Depuis huit ans, la sublime drag-queen RuPaul rencontre un succès énorme aux Etats-Unis avec son émission de téléréalit­é, RuPaul’s Drag Race. Le temps du show, ce sont neuf mecs super gays qui changent de genre et s’affrontent pour remporter une couronne

- par Virginie Despentes

RuPaul’s Drag Race est une émission de téléréalit­é. Un concours de drag-queens. Ça pourrait être le truc le moins intéressan­t du monde. Ça pourrait même être glauque.
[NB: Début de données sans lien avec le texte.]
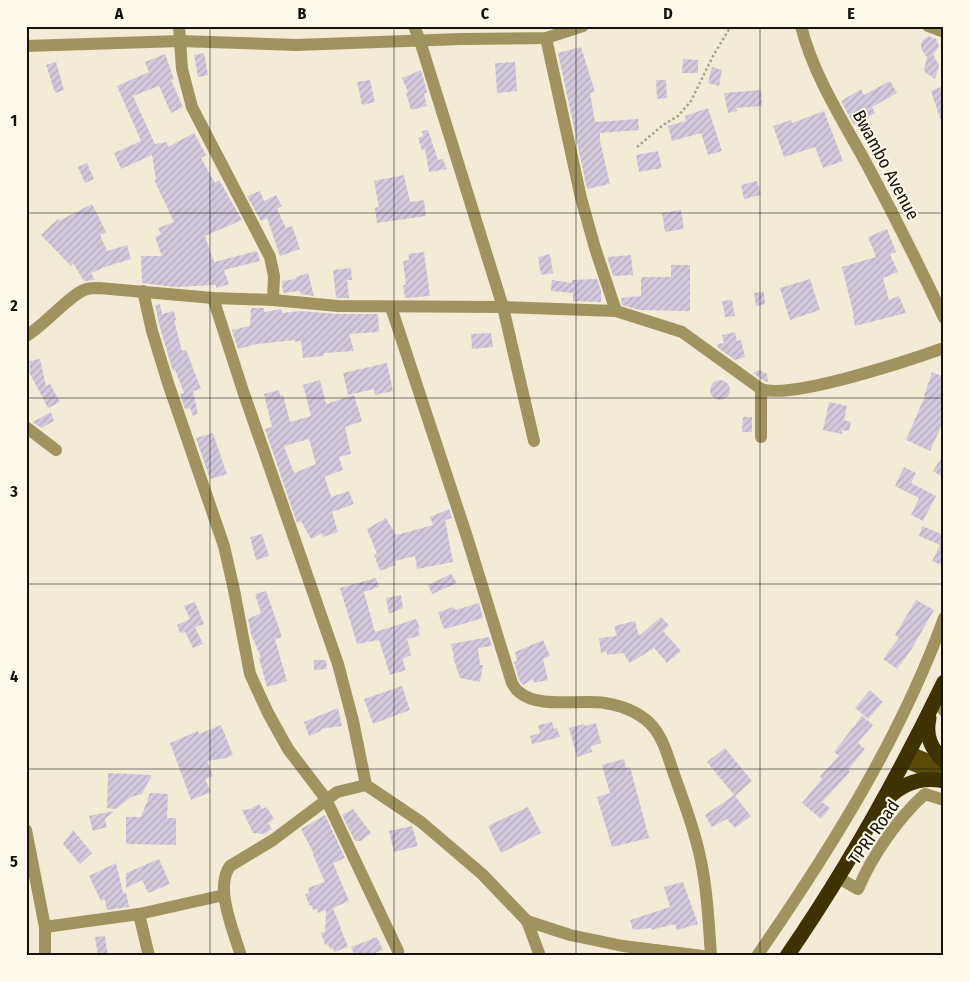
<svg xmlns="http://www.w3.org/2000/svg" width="970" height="982" viewBox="0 0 970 982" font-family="'Fira Sans Condensed',sans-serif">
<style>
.building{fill:url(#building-hatch);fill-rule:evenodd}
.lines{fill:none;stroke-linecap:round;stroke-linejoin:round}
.path{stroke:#a6a292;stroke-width:2.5;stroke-dasharray:2.5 2.5;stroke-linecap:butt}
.minor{stroke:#a1935f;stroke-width:12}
.major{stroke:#5a4a06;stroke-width:12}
.highway{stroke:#3e3202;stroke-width:15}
.grid{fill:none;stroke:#14120b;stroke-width:1;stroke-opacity:0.55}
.labels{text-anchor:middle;stroke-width:4;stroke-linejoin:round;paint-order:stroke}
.street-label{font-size:18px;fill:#14120b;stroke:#fefae9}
.neatline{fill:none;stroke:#14120b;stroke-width:2}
.grid-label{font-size:16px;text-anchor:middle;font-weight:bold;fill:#14120b}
</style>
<defs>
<pattern id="building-hatch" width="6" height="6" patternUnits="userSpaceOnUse" patternTransform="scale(1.25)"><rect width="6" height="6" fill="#d2c9dc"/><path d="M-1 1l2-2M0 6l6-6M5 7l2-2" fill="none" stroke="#b3acbb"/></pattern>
</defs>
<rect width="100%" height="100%" fill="#f2ecd7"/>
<!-- building -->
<g class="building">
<polygon points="928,36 936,39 939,46 933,55 939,65 935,79 926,73 924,70 927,57 921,49 921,45 922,41"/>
<polygon points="581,47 595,92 590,93 595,122 638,119 639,130 600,133 600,141 610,184 587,189 558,53"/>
<polygon points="204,53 208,75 198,77 194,55"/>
<polygon points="165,54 174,79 171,80 183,107 171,113 159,86 133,96 155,144 167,142 168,147 194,133 206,155 201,158 215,183 219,180 242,220 205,236 214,262 257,251 260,261 224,270 229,284 216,288 216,285 175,287 142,283 141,256 162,256 155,237 161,234 158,228 174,222 154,180 156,180 152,155 121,169 114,153 141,141 117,86 149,72 145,62"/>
<polygon points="683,59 698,60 698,73 682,73"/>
<polygon points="56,62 64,90 55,93 46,65"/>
<polygon points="515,62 517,91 497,93 495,63"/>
<polygon points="712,67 722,70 719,86 708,83"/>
<polygon points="421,70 427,92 424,94 427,106 411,110 406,93 408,92 402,78"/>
<polygon points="370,80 375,102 362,105 357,82"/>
<polygon points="656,80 666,80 667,98 657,99"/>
<polygon points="890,81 897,93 872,107 875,113 854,125 841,101 861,89 864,95"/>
<polygon points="944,86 944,123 942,124 931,91"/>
<polygon points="761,90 762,106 736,108 737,111 728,113 724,93"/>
<polygon points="708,108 722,151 708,155 701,133 672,141 668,126 686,121 685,116"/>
<polygon points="824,111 843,161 823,168 815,147 784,157 773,126 791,120 792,123"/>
<polygon points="428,130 438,160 443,159 447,169 429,172 425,149 422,150 418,138 423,136 422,131"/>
<polygon points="658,151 662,168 639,172 636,155"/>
<polygon points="87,163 94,179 85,183 78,167"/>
<polygon points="404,175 410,202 424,200 426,216 377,223 375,208 379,207 374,181"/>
<polygon points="757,181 761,195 744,199 741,185"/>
<polygon points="260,191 264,201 276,195 282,206 277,209 286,228 292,226 300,249 280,256 267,218 261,221 247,196"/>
<polygon points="92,204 106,232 100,235 107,251 127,245 131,259 105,267 91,273 95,280 84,281 73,263 71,266 41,235 58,219 59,221"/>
<polygon points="681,210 684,229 665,232 662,213"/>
<polygon points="887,229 896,252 890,254 898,272 883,278 889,300 899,296 906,313 855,326 853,316 854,316 842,267 876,257 868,237"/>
<polygon points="424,252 430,296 405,298 403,285 406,285 403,261 409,260 408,254"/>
<polygon points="550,254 553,273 541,275 538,257"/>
<polygon points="631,255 633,275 613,276 607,257"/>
<polygon points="671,265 690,265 690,311 640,310 622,305 621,298 641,296 641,277 671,277"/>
<polygon points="351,268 352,280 347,280 349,298 336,298 333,270"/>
<polygon points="308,273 314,296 301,294 300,291 283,293 282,281 296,279 296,277"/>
<polygon points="597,279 601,291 601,302 573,301 573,293 551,291 552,280 572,283 572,280"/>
<polygon points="810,279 820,310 790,320 780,288"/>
<polygon points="764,292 765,304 756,306 754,293"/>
<polygon points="732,300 735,316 725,317 722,301"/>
<polygon points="160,304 162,314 174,311 176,320 174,320 182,351 186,350 201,389 193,391 198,414 193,416 190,408 185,409 180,394 184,393 175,370 173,371 159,324 155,305"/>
<polygon points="251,308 264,308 264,312 281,309 282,313 300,311 337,314 378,314 379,332 349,334 354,351 324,353 324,356 303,358 301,341 295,342 295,340 257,344 238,349 232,330 250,326"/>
<polygon points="735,332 737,341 741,340 745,357 735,360 718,348 717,344 724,343 722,335"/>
<polygon points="491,333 493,347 472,349 471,334"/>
<polygon points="40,359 46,386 50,384 60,402 48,408 28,370 30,370 29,361"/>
<polygon points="387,363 393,391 375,395 374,389 348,395 343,373"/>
<polygon points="759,370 767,374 768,382 764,381 753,373"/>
<polygon points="932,372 944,377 944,420 930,451 906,440 925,396 924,396"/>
<circle cx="720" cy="390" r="10"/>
<path d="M320 380 326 404 354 395 362 421 345 427 351 454 339 457 343 470 326 476 325 478 331 497 349 491 354 504 332 512 338 532 323 537 322 533 311 539 301 521 297 523 265 429 272 427 264 394 279 390 280 396 283 395 290 422 311 416 303 385ZM309 439 316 464 294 473 284 446Z"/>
<polygon points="829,402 847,406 844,420 851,422 849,431 842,430 842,434 823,430"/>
<polygon points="51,412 54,421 41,428 33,422"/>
<polygon points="743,417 752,417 752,432 742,432"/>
<polygon points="213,433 227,474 210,479 196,438"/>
<polygon points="944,454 944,478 933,471"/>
<polygon points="904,467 916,473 911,483 936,496 923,521 911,515 919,498 895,486"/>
<polygon points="449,509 452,518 445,520 453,562 417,569 415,556 395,561 396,565 380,571 374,555 377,554 367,529 386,518 396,535 433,525 430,517"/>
<polygon points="922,526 944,535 944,566 932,561 940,545 919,536"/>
<polygon points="262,534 269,556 256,560 250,537"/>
<polygon points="451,574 457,583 432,594 428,585"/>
<polygon points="376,578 379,587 364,592 375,632 416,619 420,628 418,629 420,636 407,639 411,655 402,659 406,670 390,675 379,640 357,644 340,588"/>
<polygon points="266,591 282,637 275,639 287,681 267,687 259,658 261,657 251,634 248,619 261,613 255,594"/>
<polygon points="401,595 403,608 389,614 386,598"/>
<polygon points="916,600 934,610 911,650 897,669 883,659 899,638 895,635"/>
<polygon points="195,602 204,624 195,627 203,644 193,648 185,632 180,633 177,625 190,619 184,606"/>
<polygon points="479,603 483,618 445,629 443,627 438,612 454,607 455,610"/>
<polygon points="661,617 669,625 663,631 681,651 667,663 654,648 630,663 623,653 607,655 607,651 601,653 599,638 617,636 614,626 635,621 639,636"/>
<polygon points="489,637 492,646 478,648 480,665 483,665 480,682 460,678 453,657 454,656 451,644"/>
<polygon points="543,640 550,656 543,659 548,680 534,683 533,679 523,685 519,680 514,662 517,661 515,652"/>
<polygon points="314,660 326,660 327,669 314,670"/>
<polygon points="402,686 410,710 373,724 364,699"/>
<polygon points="870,690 883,702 868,719 855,708"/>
<polygon points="338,708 342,726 321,729 321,731 309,736 304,722"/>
<polygon points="862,716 873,725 858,743 865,749 848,770 850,772 822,802 830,808 821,819 802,803 822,779 820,776 839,756 834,752"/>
<polygon points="552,722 554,729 557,728 560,737 532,744 530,736 540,733 538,725"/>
<polygon points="596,723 601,743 591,746 592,752 577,757 569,728 584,724 585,726"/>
<polygon points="221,725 233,755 226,758 207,761 213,776 205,779 211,792 191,800 170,743 198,731 199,734"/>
<polygon points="725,748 752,781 735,796 751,816 735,828 727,819 712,827 705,815 734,795 707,762"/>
<polygon points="624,759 626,768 630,767 649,838 612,847 597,797 610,793 602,765"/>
<polygon points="108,773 152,775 142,794 131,797 116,809 107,808"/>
<polygon points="150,793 168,794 167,818 176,818 176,845 126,844 126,817 141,817"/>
<polygon points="259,804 262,809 267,807 274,819 268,823 272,829 264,834 253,833 242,810 250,809"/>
<polygon points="528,807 541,833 501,853 488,826"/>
<polygon points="353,809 371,833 361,841 355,841 342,815"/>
<polygon points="114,811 105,819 107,827 93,831 89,816"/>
<polygon points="325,815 345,858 333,863 349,901 333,908 348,947 334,952 333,948 330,949 328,944 325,945 321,933 325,932 326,910 318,913 317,909 313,910 311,905 309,905 305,894 309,893 308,888 325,882 313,855 314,854 301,829"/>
<polygon points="412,826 418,846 394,852 389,831"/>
<polygon points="73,830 92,853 80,864 63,844"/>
<polygon points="159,859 170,884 148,893 142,880 126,888 126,873"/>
<polygon points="116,863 123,893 126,893 129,907 107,910 105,899 101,901 89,876"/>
<polygon points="683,882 698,924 677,930 675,924 651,930 651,928 633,930 630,920 670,907 664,887"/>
<polygon points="105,936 108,956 98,956 95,937"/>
<polygon points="377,937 383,950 368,956 355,956 351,947"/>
</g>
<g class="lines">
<!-- path -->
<polyline class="path" points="637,147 663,125 678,116 691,101 713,56 731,26"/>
<!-- minor -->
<g class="minor">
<polyline points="179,26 182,69 192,107 270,257 274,276 273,300"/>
<polyline points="414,26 420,41 503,307 534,441"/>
<path d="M801 26C813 74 841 118 865 161 893 213 919 265 944 318"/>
<polyline points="928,26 944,32"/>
<polyline points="546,38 581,198 595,248 616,311"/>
<polyline points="26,46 180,41 296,45 461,39 546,38 583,26"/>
<polyline points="143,291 152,331 168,383 224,546 234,590 250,674 268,713 288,749 326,799 398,951"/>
<polyline points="213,298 243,391 338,664 353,721 366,785"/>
<path d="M391 307 467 537 512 683C514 686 516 690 519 692 538 709 580 699 605 703 623 706 642 713 654 728 665 742 669 761 675 777 686 808 698 840 703 872 708 900 709 928 711 956"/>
<path d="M26 336C44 326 72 292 87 289 90 288 95 288 99 288L213 298 273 300 338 306 503 307 616 311 682 332 761 389C791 400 910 360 944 348"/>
<polyline points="761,389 761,437"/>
<polyline points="26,427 56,450"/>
<polyline points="935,699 944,711"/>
<polyline points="26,830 45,927 45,956"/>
<path d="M837 877 858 889C872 856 898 818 925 794L944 800"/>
<polyline points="139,914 149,956"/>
<polyline points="527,921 540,956"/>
<polyline points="45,927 139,914 224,895"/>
<path d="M241 956C234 932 214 887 230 866L273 840 337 792 366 785 421 822 482 874 527 921 570 935 623 946 703 956"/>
<path d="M757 956C830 850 900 739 944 618"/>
</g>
<!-- major -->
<g class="major">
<polyline points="908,751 944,767"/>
<polyline points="903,761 944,778"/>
</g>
<!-- highway -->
<g class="highway">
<path d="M929 718C925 736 931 749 944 761"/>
<path d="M887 799C903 783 921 776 944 781"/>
<path d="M787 956C847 869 898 777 944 682"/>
</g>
</g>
<!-- grid -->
<path class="grid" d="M210 26V956M394 26V956M576 26V956M760 26V956M26 213H944M26 398H944M26 584H944M26 769H944"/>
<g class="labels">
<!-- street labels -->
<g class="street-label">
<text transform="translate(886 165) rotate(62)" y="6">Bwambo Avenue</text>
<text transform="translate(874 832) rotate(-55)" y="6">TPRI Road</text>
</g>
</g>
<!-- border -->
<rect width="970" height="982" fill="none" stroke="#fefae9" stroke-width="55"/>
<rect x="28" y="28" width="914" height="926" class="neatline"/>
<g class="grid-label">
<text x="119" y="19">A</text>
<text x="302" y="19">B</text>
<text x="485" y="19">C</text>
<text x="668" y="19">D</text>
<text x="851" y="19">E</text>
<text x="14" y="126">1</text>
<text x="14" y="311">2</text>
<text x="14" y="497">3</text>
<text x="14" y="682">4</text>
<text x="14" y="867">5</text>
</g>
</svg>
Mais c’est le show de RuPaul. Alors c’est autre chose. Commençons par là : qui est RuPaul ? C’est une question qui ne pourrait pas se poser aux Etats-Unis, où il est une figure populaire depuis trois décennies. Il a même intégré, cette année, la liste du Time Magazine des cent personnes les plus influentes. Ce qui arrive rarement à une drag-queen. Si Divine, l’actrice de John Waters, fut la première queen iconique dont la notoriété dépassait les cercles queer, elle restait attachée à une culture undergroun­d.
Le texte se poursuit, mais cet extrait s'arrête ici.